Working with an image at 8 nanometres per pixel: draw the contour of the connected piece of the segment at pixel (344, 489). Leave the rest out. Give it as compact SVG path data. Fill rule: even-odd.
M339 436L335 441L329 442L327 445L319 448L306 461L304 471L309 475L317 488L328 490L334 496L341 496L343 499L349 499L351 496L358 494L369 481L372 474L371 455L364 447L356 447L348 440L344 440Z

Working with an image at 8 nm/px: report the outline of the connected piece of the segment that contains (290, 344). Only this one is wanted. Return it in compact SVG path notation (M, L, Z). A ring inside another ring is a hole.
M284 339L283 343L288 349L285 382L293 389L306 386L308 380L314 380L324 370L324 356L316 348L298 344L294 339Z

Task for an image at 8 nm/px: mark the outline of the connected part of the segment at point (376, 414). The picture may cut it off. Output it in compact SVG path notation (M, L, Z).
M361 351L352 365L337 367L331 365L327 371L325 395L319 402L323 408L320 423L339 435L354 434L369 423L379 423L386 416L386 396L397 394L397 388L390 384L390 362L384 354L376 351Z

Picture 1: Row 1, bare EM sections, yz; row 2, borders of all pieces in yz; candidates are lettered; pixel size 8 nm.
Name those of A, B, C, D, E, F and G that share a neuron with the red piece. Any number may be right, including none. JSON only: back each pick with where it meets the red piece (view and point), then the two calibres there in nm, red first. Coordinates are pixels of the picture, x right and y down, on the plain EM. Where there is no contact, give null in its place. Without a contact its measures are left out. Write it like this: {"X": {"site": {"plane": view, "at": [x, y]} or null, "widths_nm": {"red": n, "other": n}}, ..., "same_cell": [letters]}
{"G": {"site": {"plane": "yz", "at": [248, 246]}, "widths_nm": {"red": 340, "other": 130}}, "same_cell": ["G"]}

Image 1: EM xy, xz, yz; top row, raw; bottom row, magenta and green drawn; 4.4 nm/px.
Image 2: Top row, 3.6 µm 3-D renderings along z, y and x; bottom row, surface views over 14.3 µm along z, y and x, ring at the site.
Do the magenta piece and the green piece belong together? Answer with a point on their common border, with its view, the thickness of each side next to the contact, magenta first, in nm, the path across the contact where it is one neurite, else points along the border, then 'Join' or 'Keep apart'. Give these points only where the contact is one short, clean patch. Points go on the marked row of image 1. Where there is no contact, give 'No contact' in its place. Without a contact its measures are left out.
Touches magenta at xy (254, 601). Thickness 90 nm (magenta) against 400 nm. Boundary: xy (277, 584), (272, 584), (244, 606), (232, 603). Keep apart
____
Problem requirements: Return every line above that contains the word "bottom".

Exercise answer:
Image 1: EM xy, xz, yz; top row, raw; bottom row, magenta and green drawn; 4.4 nm/px.
Image 2: Top row, 3.6 µm 3-D renderings along z, y and x; bottom row, surface views over 14.3 µm along z, y and x, ring at the site.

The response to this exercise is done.